Les progressistes de tout poil sont d'ailleurs frappés de plein fouet par ces non dits. Ils ont toujours défendus l'éducation dans une perspective d'émancipation et de progrès. L'émancipation est remplacée par le pire de l'individualisme et le progrès par l'unique recherche de l'efficience.

Comment expliquer que les emplois créés semblent peu reposer sur la compétence ? Quelles en sont les conséquences pour l'économie française ? 

Le marché du travail est avant tout segmenté. Le sous emploi (ou le chômage) est élevé pour les moins qualifiés. Les gains de productivité sont moindres, les salaires sont moins élevés et surtout plus flexible. Par ailleurs, les moins qualifiés ont un capital humain plus faible, moins spécifique et sont plus substituables. A quelques exceptions près, les emplois dans l'intérim ou les emplois qui ont été sous traités, sont des emplois qui correspondent à des tâches ou des fonctions très génériques (et donc non stratégiques pour les entreprises), que l'on peut facilement soumettre à la concurrence et que l'on peut ajuster très rapidement à l'évolution de l'activité. Les emplois qualifiés sont au contraire associés à des tâches très spécifiques à l'entreprise, plus floues dans leurs définitions et qui correspondent à des relations de plus long terme entre le salarié et l'employeur. Dans ces emplois là, le salarié a intérêt à rester chez son employeur (qui connaît son engagement, qui mesure son implication et qui lui propose une carrière) et l'employeur à intérêt à fidéliser ces salariés (qui participent à la stratégie de l'entreprise). Les qualifiés sont en contrat à durée indéterminée, les moins qualifiés sont en contrat flexible, qu'il soit à durée déterminée, dans l'intérim ou dans une structure satellite qui peut faire faillite du jour au lendemain. Changer la nature juridique du contrat de travail ne changera rien à cette dualité qui est bien plus profonde.
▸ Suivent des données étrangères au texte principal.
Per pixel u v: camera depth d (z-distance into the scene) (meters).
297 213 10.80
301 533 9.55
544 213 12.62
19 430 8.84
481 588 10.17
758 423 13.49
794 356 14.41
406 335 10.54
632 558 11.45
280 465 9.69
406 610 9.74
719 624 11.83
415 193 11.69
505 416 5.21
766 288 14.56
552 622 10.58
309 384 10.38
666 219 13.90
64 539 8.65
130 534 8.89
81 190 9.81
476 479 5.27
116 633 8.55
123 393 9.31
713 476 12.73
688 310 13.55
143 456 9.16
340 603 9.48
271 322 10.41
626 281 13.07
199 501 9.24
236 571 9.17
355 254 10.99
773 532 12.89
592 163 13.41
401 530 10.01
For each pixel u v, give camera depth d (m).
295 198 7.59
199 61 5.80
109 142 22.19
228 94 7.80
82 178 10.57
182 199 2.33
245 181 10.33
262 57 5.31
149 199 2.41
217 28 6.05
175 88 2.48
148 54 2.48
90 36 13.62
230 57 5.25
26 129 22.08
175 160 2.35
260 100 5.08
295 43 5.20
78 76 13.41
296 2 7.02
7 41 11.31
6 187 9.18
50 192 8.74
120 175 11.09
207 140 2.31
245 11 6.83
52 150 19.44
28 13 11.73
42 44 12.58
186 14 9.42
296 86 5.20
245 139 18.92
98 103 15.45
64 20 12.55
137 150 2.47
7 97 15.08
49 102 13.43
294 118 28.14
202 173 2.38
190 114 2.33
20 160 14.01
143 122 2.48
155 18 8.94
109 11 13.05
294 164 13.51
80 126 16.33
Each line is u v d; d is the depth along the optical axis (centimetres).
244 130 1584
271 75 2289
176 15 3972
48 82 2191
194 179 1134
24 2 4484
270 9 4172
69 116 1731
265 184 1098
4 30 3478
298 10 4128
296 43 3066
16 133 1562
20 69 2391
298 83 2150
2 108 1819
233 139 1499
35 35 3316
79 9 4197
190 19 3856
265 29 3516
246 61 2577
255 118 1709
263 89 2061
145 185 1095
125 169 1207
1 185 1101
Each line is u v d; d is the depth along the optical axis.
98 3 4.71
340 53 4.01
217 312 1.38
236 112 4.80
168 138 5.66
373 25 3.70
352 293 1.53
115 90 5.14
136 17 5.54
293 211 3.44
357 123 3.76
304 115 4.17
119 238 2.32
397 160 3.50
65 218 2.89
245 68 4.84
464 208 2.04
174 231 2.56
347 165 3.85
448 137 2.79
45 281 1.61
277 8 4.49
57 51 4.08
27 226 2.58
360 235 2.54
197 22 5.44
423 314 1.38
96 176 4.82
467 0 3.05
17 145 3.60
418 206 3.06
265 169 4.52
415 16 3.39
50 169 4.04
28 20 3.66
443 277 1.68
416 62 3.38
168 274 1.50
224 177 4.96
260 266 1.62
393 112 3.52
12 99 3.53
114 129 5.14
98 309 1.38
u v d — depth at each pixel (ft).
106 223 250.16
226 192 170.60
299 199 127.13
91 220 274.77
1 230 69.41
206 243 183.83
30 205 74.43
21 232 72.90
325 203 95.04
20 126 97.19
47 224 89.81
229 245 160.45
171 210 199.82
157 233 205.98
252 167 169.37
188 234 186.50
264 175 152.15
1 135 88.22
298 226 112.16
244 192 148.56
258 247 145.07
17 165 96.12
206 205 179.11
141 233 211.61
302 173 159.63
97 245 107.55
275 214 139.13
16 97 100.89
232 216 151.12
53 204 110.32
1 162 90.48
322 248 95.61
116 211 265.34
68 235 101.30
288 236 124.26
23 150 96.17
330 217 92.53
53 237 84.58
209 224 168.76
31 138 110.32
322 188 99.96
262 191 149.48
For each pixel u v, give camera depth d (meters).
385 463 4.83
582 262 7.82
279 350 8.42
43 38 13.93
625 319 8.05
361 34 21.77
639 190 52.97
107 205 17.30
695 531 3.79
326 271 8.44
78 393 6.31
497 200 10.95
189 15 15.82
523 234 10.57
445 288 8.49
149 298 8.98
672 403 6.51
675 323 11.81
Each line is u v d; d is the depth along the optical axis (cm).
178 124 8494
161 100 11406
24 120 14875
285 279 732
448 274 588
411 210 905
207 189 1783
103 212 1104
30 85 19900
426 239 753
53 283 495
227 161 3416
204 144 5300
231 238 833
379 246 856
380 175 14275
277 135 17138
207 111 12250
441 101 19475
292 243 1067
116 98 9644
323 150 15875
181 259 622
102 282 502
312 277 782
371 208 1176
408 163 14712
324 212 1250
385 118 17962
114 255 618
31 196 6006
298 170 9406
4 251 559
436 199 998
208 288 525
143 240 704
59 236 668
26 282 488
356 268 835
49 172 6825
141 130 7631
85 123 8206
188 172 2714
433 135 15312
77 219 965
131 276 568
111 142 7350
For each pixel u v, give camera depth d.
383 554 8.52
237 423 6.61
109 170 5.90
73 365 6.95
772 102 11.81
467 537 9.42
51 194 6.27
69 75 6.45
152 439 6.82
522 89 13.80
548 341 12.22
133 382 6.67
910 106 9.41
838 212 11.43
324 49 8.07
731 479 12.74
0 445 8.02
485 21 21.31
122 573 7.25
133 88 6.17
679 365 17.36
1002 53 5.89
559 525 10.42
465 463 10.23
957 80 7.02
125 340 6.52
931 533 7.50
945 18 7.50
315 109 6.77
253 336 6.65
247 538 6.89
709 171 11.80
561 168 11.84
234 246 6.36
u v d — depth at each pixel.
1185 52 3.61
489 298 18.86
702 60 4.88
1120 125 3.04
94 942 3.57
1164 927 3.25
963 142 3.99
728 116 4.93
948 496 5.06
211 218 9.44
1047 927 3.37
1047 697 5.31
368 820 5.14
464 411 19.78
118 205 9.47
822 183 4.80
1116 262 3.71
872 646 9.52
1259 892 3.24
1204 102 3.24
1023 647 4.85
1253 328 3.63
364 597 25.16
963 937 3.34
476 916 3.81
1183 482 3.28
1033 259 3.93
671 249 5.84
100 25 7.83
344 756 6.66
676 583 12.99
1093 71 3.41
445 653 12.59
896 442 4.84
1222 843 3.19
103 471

Dans une phase de reprise, au risque de caricaturer, les salaires des qualifiés augmentent quand ce sont les emplois des non qualifiés qui s'accroissent. Le mode d'ajustement de la masse salariale à la baisse de l'activité est aussi dual que la structure de l'économie.

​Quels seraient les pistes à explorer permettant de soutenir une croissance plus créatrice d'emplois "de la compétence" ? 

Un puissant levier pour faire disparaître les emplois peu qualifiés est de jouer sur le salaire minimum. Cela poussera à automatiser les tâches peu qualifiés et lorsque ces tâches ne peuvent pas être automatiser, de forcer la rémunération à être décente. La politique de baisse de charge à conduit à compenser le niveau du SMIC et a empêché cette substitution de se produire, stabilisant puis faisant réaugmenter la part de l'emploi peu qualifié dans l'emploi en France. Il faut dire que l'argument de compétitivité et le tempo donné par l'Allemagne n'ont pas laissé beaucoup de place à une autre stratégie. Ceci ne fait que renforcer la nécessité d'une coordination des trajectoires techniques et sociales entre les pays européens. De l'autre côté, une politique de diplomation non seulement qualitative, parce qu'il est difficile d'échapper à la globalisation mais aussi quantitative est essentielle. C'est d'abord le moyen de donner un peu plus corps à la notion d'égalité des chances et aussi de diminuer la rareté des compétents et donc leur rémunération (à l'avantage des moins compétents non substituables et des consommateurs; ce qui limitera l'explosion des inégalités). Enfin, l'égalité des chances ne doit pas être une offre unique pendant une courte fenêtre d'opportunité. Il faut une seconde égalité des chances, un troisième et une millième si nécessaire, au risque de figer les hiérarchies de la société de façon intolérable.